WORK ITEM
Among the entries that follow, some lines contain the word "create". Show all of them.

--- --- ---

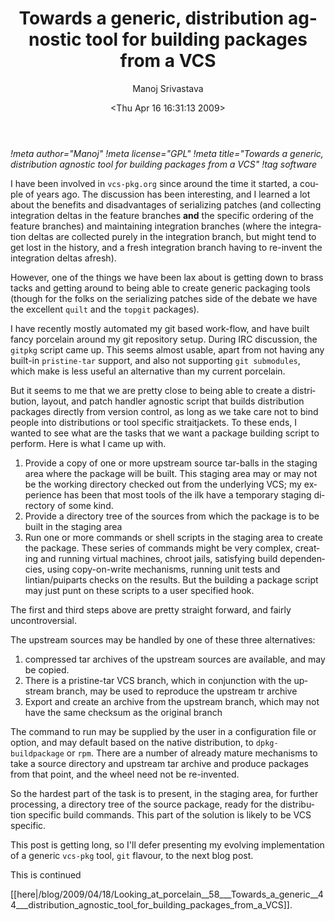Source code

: #+TITLE:     Towards a generic, distribution agnostic tool for building packages from a VCS
#+AUTHOR:    Manoj Srivastava
#+EMAIL:     srivasta@debian.org
#+DATE:      <Thu Apr 16 16:31:13 2009>
#+LANGUAGE:  en
#+OPTIONS:   H:0 num:nil toc:nil \n:nil @:t ::t |:t ^:t -:t f:t *:t TeX:t LaTeX:t skip:nil d:nil tags:not-in-toc
#+INFOJS_OPT: view:showall toc:nil ltoc:nil mouse:underline buttons:nil path:http://orgmode.org/org-info.js
#+LINK_UP:   http://www.golden-gryphon.com/blog/manoj/
#+LINK_HOME: http://www.golden-gryphon.com/
[[!meta author="Manoj"]]
[[!meta license="GPL"]]
[[!meta title="Towards a generic, distribution agnostic tool for building packages from a VCS"]]
[[!tag software]]


I have been involved in =vcs-pkg.org= since around the time it
started, a couple of years ago. The discussion has been interesting,
and I learned a lot about the benefits and disadvantages of
serializing patches (and collecting integration deltas in the feature
branches *and* the specific ordering of the feature branches) and
maintaining integration branches (where the integration deltas are
collected purely in the integration branch, but might tend to get lost
in the history, and a fresh integration branch having to re-invent the
integration deltas afresh).

However, one of the things we have been lax about is getting down to
brass tacks and getting around to being able to create generic
packaging tools (though for the folks on the serializing patches side
of the debate we have the excellent =quilt= and the =topgit=
packages).

I have recently mostly automated my git based work-flow, and have
built fancy porcelain around my git repository setup. During IRC
discussion, the =gitpkg= script came up. This seems almost usable,
apart from not having any built-in =pristine-tar= support, and also not
supporting =git submodules=, which make is less useful an alternative
than my current porcelain.

But it seems to me that we are pretty close to being able to create a
distribution, layout, and patch handler agnostic script that builds
distribution packages directly from version control, as long as we
take care not to bind people into distributions or tool specific
straitjackets. To these ends, I wanted to see what are the tasks that
we want a package building script to perform. Here is what I came up
with.

1. Provide a copy of one or more upstream source tar-balls in the
   staging area where the package will be built. This staging area may
   or may not be the working directory checked out from the underlying
   VCS; my experience has been that most tools of the ilk have a
   temporary staging directory of some kind.
2. Provide a directory tree of the sources from which the package is
   to be built in the staging area
3. Run one or more commands or shell scripts in the staging area to
   create the package. These series of commands might be very
   complex, creating and running virtual machines, chroot jails,
   satisfying build dependencies, using copy-on-write mechanisms,
   running unit tests and lintian/puiparts checks on the results. But
   the building a package script may just punt on these scripts to a
   user specified hook.

The first and third steps above are pretty straight forward, and
fairly uncontroversial. 

The upstream sources may be handled by one of these three
alternatives:
1. compressed tar archives of the upstream sources are available, and
   may be copied.
2. There is a pristine-tar VCS branch, which in conjunction with the
   upstream branch, may be used to reproduce the upstream tr archive
3. Export and create an archive from the upstream branch, which may
   not have the same checksum as the original branch

The command to run may be supplied by the user in a configuration file
or option, and may default based on the native distribution, to
=dpkg-buildpackage= or =rpm=. There are a number of already mature
mechanisms to take a source directory and upstream tar archive and
produce packages from that point, and the wheel need not be
re-invented.

So the hardest part of the task is to present, in the staging area,
for further processing, a directory tree of the source package, ready
for the distribution specific build commands. This part of the
solution is likely to be VCS specific.

This post is getting long, so I'll defer presenting my evolving
implementation of a generic =vcs-pkg= tool, ~git~ flavour, to the
next blog post.





This is continued
#+BEGIN_HTML
[[here|/blog/2009/04/18/Looking_at_porcelain__58___Towards_a_generic__44___distribution_agnostic_tool_for_building_packages_from_a_VCS]].
#+END_HTML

--- --- ---

OUTPUT OF THE EXERCISE
brass tacks and getting around to being able to create generic
But it seems to me that we are pretty close to being able to create a
   create the package. These series of commands might be very
3. Export and create an archive from the upstream branch, which may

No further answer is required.